Ankara ne cesse de fustiger Washington depuis la prise de Afrine dimanche dernier par l’armée turque. Le président turc, Recep Tayyip Erdogan, s’est empressé de répondre hier aux propos de l’administration américaine qui s’est dit « préoccupée » lundi sur la question de l’avenir des civils dans la ville syrienne désormais sous contrôle turc. « Le porte-parole américain a fait part de ses préoccupations au sujet de Afrine. Où étiez-vous lorsque nous vous faisions part de nos préoccupations ? Où étiez-vous, quand nous vous avons suggéré d’éliminer les groupes terroristes là-bas », a lancé le dirigeant turc lors de la réunion hebdomadaire des députés du parti au pouvoir, le Parti de la Justice et du Développement
« D’un côté, vous dites à la Turquie “vous être notre allié stratégique”, de l’autre vous scellez une alliance avec une organisation terroriste. Voilà la réalité. Si nous sommes des alliés stratégiques, vous devez nous respecter et avancer avec nous », a-t-il martelé, rapporte l’agence de presse gouvernementale turque Anadolu. M. Erdogan fait ainsi référence à l’alliance formée par Washington et les forces kurdes des Unités de protection du peuple (YPG) considérées comme terroristes par Ankara.

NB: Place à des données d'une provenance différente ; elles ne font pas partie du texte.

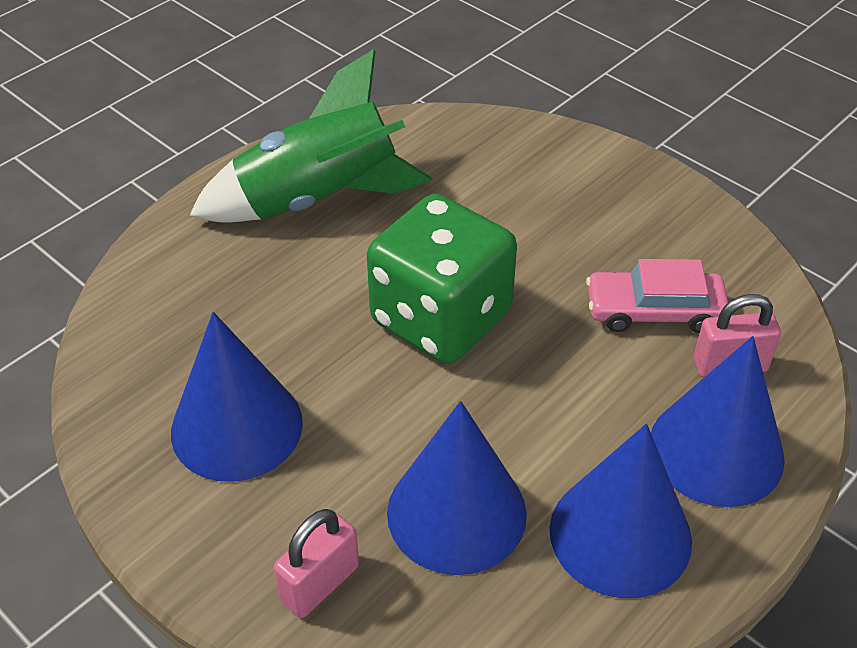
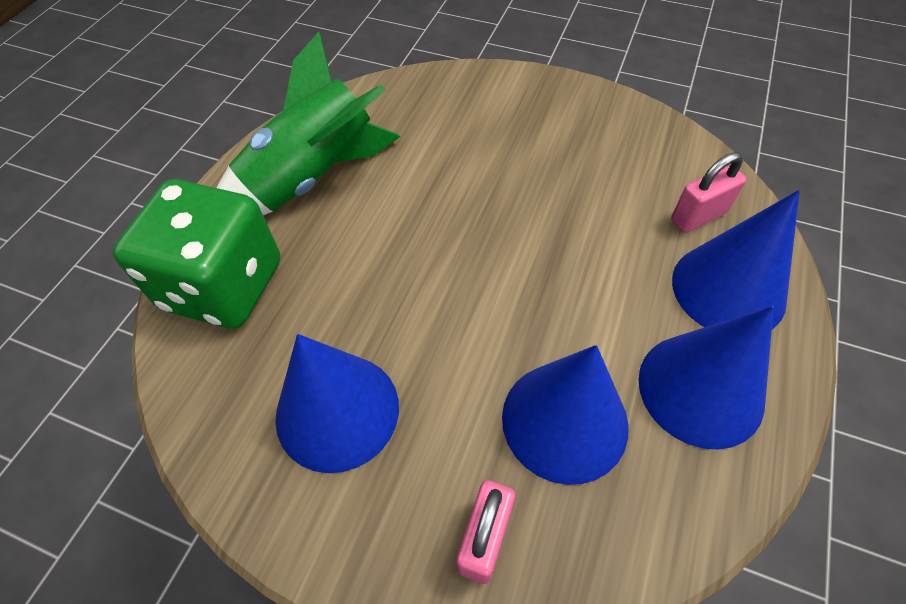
camera: 20 degrees left, 10 degrees up
green dice [367,194,517,364] -> green dice moved to [113,179,280,329]
pink car [586,259,728,333] -> none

Une coopération grandissante depuis 2014 que la Turquie voit d’un mauvais œil tandis que le rapprochement entre Moscou, Damas et Ankara entamé à l’été 2016 a, inversement, froissé Washington. La situation est d’autant plus délicate que les États-Unis et la Turquie entretiennent des liens particuliers. Les deux pays sont alliés au sein de l’OTAN et font partie de la coalition internationale pour la lutte contre l’organisation État islamique. La mise en œuvre de l’opération turque baptisée « Rameau d’olivier » dans le Nord-Est syrien est donc un élément supplémentaire qui vient fragiliser un peu plus une relation déjà vacillante.
« Aveu de faiblesse »
Dans ce contexte, appliquer la même stratégie de non-intervention à Manbij qu’à Afrine semble bien difficile pour les Américains. D’autant plus que « les États-Unis devraient considérer les propos de M. Erdogan comme menaçants » au regard des récents événements, observe M. Balanche. « Désormais, les négociations sérieuses débutent entre les États-Unis et la Turquie », explique à L’OLJ W. Robert Pearson, ancien ambassadeur américain en Turquie entre 2000 et 2003 et ancien directeur général du Service extérieur des États-Unis. « On ne sait pas à quel stade en sont les négociations à ce sujet » alors que bien peu d’informations filtrent cependant sur les intentions des États-Unis dans le Nord-Est syrien, précise-t-il. Washington se trouve obligé de compter sur son partenaire de l’OTAN et de ménager ses alliés kurdes qui se sont révélés précieux durant la lutte contre l’EI.
La situation s’est compliquée alors que le président américain Donald Trump a limogé son secrétaire d’État, Rex Tillerson, pour le remplacer par Mike Pompeo. Cette décision n’a pas été appréciée par Ankara alors que la presse turque a retrouvé un tweet de M. Pompeo où il qualifiait la Turquie de « dictature islamiste totalitaire » après le coup d’État raté en juillet 2016. Résultat : le voyage du chef de la diplomatie turque prévu lundi dernier à Washington a été annulé par Ankara alors qu’Américains et Turcs devaient en profiter pour négocier un accord sur le départ de miliciens kurdes de Manbij.
M. Tillerson, qui s’était rendu à Ankara à la mi-février, alimentait par ailleurs les tractations sur le dossier syrien pour rassurer les Turcs, et un groupe de travail américano-turc a été mis en place pour traiter le dossier de Manbij « en priorité ». Mais malgré les changements au sein de l’administration américaine, « les États-Unis veulent continuer à traiter la Turquie en tant qu’un allié de l’OTAN et ne veulent pas d’une confrontation », note M. Pearson.
Les États-Unis doivent cependant faire face à la Turquie « qui montre une vraie détermination à aller jusqu’au bout » tandis que « céder Manbij serait un aveu de faiblesse » pour Washington, précise à L’OLJ Bayram Balçi, chercheur à l’Institut français d’études anatoliennes d’Istanbul. Mais selon l’expert, « les Turcs veulent surtout voir les Occidentaux faire des efforts pour assurer leur sécurité à la frontière ».